Work to complete:
Reproduce the records below exactly, leaving out any pictures.

═══ Extracted entries

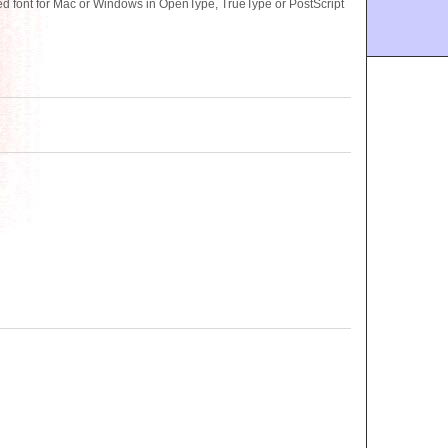
 font for Mac or Windows in OpenType, TrueType or PostScript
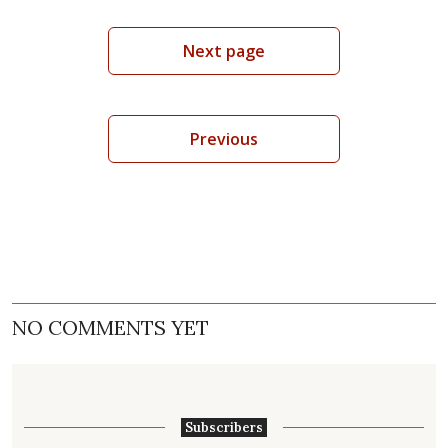
Next page
Previous
NO COMMENTS YET
Subscribers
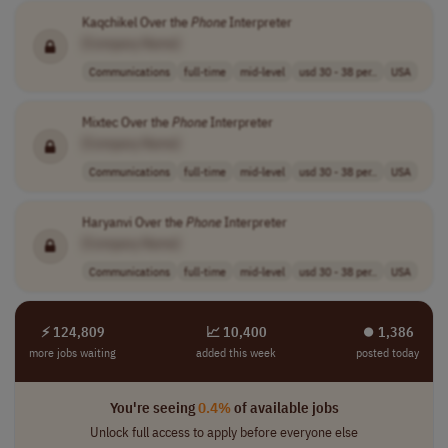
Kaqchikel Over the
Phone
Interpreter
[Company Name]
Communications
full-time
mid-level
usd 30 - 38 per..
USA
Mixtec Over the
Phone
Interpreter
[Company Name]
Communications
full-time
mid-level
usd 30 - 38 per..
USA
Haryanvi Over the
Phone
Interpreter
[Company Name]
Communications
full-time
mid-level
usd 30 - 38 per..
USA
⚡ 124,809
📈 10,400
⏺︎ 1,386
more jobs waiting
added this week
posted today
You're seeing
0.4%
of available jobs
Unlock full access to apply before everyone else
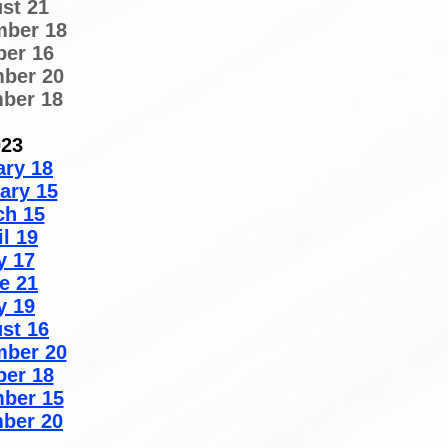
st 21
mber 18
ber 16
ber 20
ber 18
023
ary 18
ary 15
ch 15
il 19
y 17
e 21
y 19
st 16
mber 20
ber 18
ber 15
ber 20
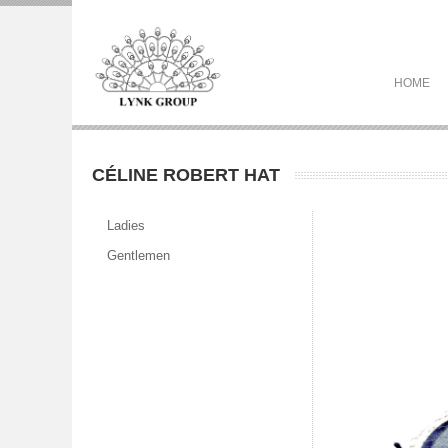
HOME
CÉLINE ROBERT HAT
Ladies
Gentlemen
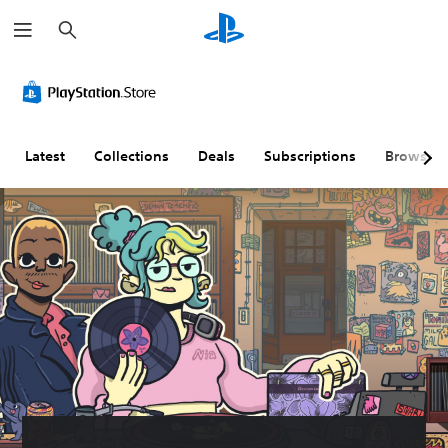
S
e
a
r
c
h
Latest
Collections
Deals
Subscriptions
Browse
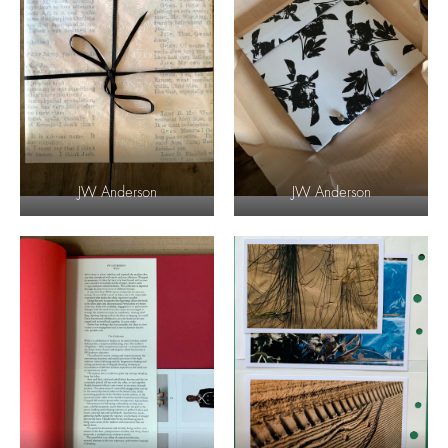
JW Anderson
JW Anderson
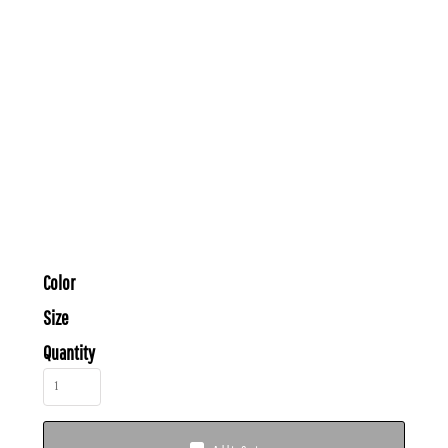
Color
Size
Quantity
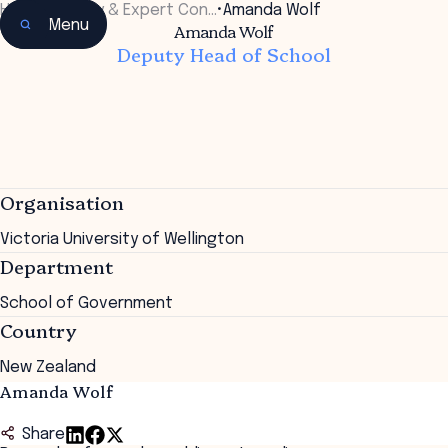
Home
•
Faculty & Expert Con…
•
Amanda Wolf
Menu
Amanda Wolf
Deputy Head of School
Organisation
Victoria University of Wellington
Department
School of Government
Country
New Zealand
Amanda Wolf
Share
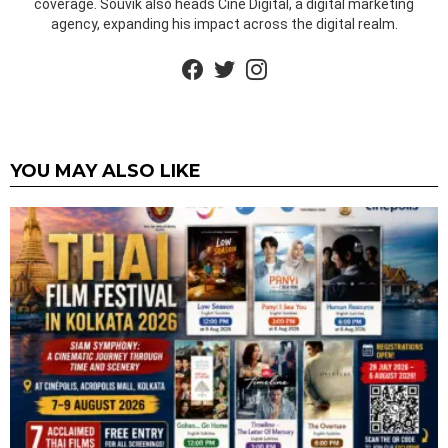
coverage. Souvik also heads Cine Digital, a digital marketing
agency, expanding his impact across the digital realm.
facebook
twitter
instagram
YOU MAY ALSO LIKE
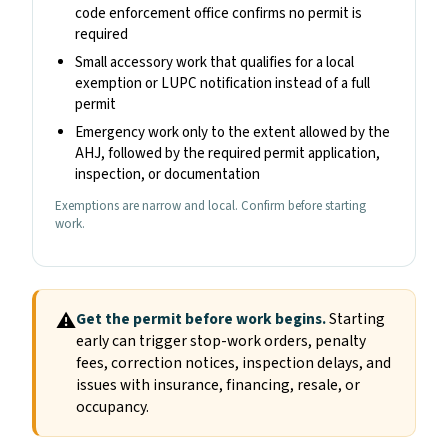
code enforcement office confirms no permit is
required
Small accessory work that qualifies for a local
exemption or LUPC notification instead of a full
permit
Emergency work only to the extent allowed by the
AHJ, followed by the required permit application,
inspection, or documentation
Exemptions are narrow and local. Confirm before starting
work.
⚠
Get the permit before work begins.
Starting
early can trigger stop-work orders, penalty
fees, correction notices, inspection delays, and
issues with insurance, financing, resale, or
occupancy.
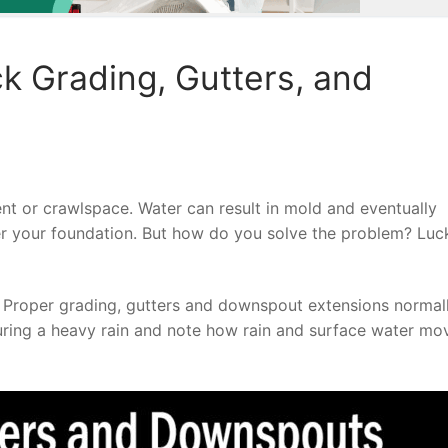
 Grading, Gutters, and
t or crawlspace. Water can result in mold and eventually
r your foundation. But how do you solve the problem? Luck
. Proper grading, gutters and downspout extensions normal
ring a heavy rain and note how rain and surface water mo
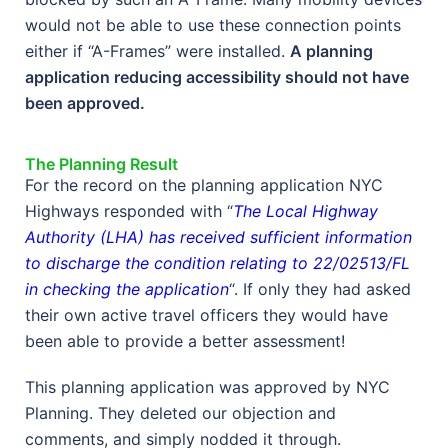
would not be able to use these connection points
either if “A-Frames” were installed.
A planning
application reducing accessibility should not have
been approved.
The Planning Result
For the record on the planning application NYC
Highways responded with “
The Local Highway
Authority (LHA) has received sufficient information
to discharge the condition relating to 22/02513/FL
in checking the application
“. If only they had asked
their own active travel officers they would have
been able to provide a better assessment!
This planning application was approved by NYC
Planning. They deleted our objection and
comments, and simply nodded it through.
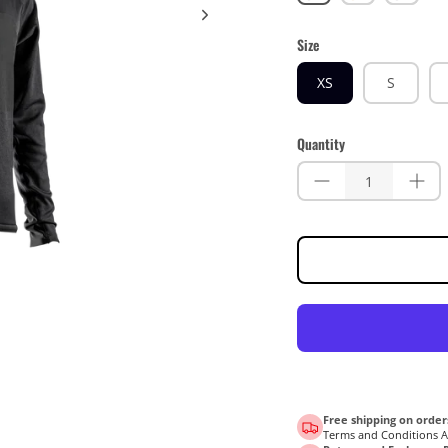
Yellow
Blue
Size
XS
S
Quantity
Free shipping on order
Terms and Conditions 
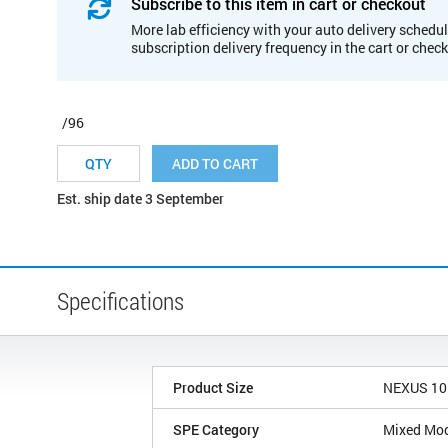
Subscribe to this item in cart or checkout
More lab efficiency with your auto delivery schedul
subscription delivery frequency in the cart or chec
/96
ADD TO CART
Est. ship date 3 September
Specifications
Product Size
NEXUS 1
SPE Category
Mixed Mo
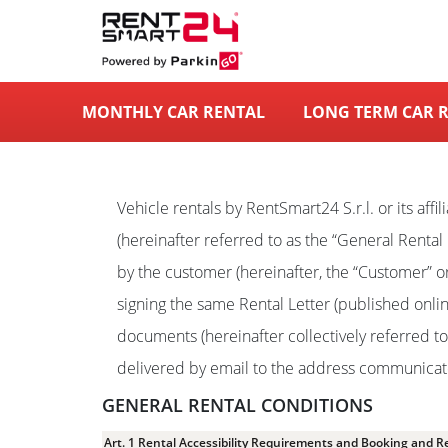
MONTHLY CAR RENTAL
LONG TERM CAR 
Vehicle rentals by RentSmart24 S.r.l. or its aff
(hereinafter referred to as the “General Rental C
by the customer (hereinafter, the “Customer” or 
signing the same Rental Letter (published onli
documents (hereinafter collectively referred t
delivered by email to the address communicated
GENERAL RENTAL CONDITIONS
Art. 1 Rental Accessibility Requirements and Booking and R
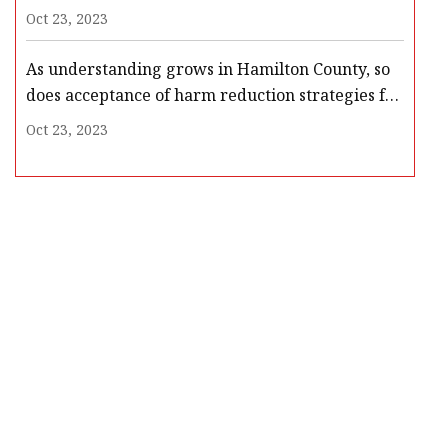
Oct 23, 2023
As understanding grows in Hamilton County, so
does acceptance of harm reduction strategies for
drug overdoses
Oct 23, 2023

══════

Reply:
 font for Mac or Windows in OpenType, TrueType or PostScript
Next page
Previous
NO COMMENTS YET
Subscribers
Kaqchikel Over the
Phone
Interpreter
[Company Name]
Communications
full-time
mid-level
usd 30 - 38 per..
USA
Mixtec Over the
Phone
Interpreter
[Company Name]
Communications
full-time
mid-level
usd 30 - 38 per..
USA
Haryanvi Over the
Phone
Interpreter
[Company Name]
Communications
full-time
mid-level
usd 30 - 38 per..
USA
⚡ 124,809
📈 10,400
⏺︎ 1,386
more jobs waiting
added this week
posted today
You're seeing
0.4%
of available jobs
Unlock full access to apply before everyone else
st 21
mber 18
ber 16
ber 20
ber 18
023
ary 18
ary 15
ch 15
il 19
y 17
e 21
y 19
st 16
mber 20
ber 18
ber 15
ber 20
HOME
CÉLINE ROBERT HAT
Ladies
Gentlemen
S
e
a
r
c
h
Latest
Collections
Deals
Subscriptions
Browse
JW Anderson
JW Anderson
Color
Size
Quantity
Home
•
Faculty & Expert Con…
•
Amanda Wolf
Menu
Amanda Wolf
Deputy Head of School
Organisation
Victoria University of Wellington
Department
School of Government
Country
New Zealand
Amanda Wolf
Share
coverage. Souvik also heads Cine Digital, a digital marketing
agency, expanding his impact across the digital realm.
facebook
twitter
instagram
YOU MAY ALSO LIKE
code enforcement office confirms no permit is
required
Small accessory work that qualifies for a local
exemption or LUPC notification instead of a full
permit
Emergency work only to the extent allowed by the
AHJ, followed by the required permit application,
inspection, or documentation
Exemptions are narrow and local. Confirm before starting
work.
⚠
Get the permit before work begins.
Starting
early can trigger stop-work orders, penalty
fees, correction notices, inspection delays, and
issues with insurance, financing, resale, or
occupancy.
 Grading, Gutters, and
t or crawlspace. Water can result in mold and eventually
r your foundation. But how do you solve the problem? Luck
. Proper grading, gutters and downspout extensions normal
ring a heavy rain and note how rain and surface water mo
would not be able to use these connection points
either if “A-Frames” were installed.
A planning
application reducing accessibility should not have
been approved.
The Planning Result
For the record on the planning application NYC
Highways responded with “
The Local Highway
Authority (LHA) has received sufficient information
to discharge the condition relating to 22/02513/FL
in checking the application
“. If only they had asked
their own active travel officers they would have
been able to provide a better assessment!
This planning application was approved by NYC
Planning. They deleted our objection and
comments, and simply nodded it through.
Yellow
Blue
Size
XS
S
Quantity
Free shipping on order
Terms and Conditions 
Subscribe to this item in cart or checkout
More lab efficiency with your auto delivery schedul
subscription delivery frequency in the cart or chec
/96
ADD TO CART
Est. ship date 3 September
Specifications
Product Size
NEXUS 1
SPE Category
Mixed Mo
MONTHLY CAR RENTAL
LONG TERM CAR 
Vehicle rentals by RentSmart24 S.r.l. or its aff
(hereinafter referred to as the “General Rental C
by the customer (hereinafter, the “Customer” or 
signing the same Rental Letter (published onli
documents (hereinafter collectively referred t
delivered by email to the address communicated
GENERAL RENTAL CONDITIONS
Art. 1 Rental Accessibility Requirements and Booking and R
Oct 23, 2023
As understanding grows in Hamilton County, so
does acceptance of harm reduction strategies for
drug overdoses
Oct 23, 2023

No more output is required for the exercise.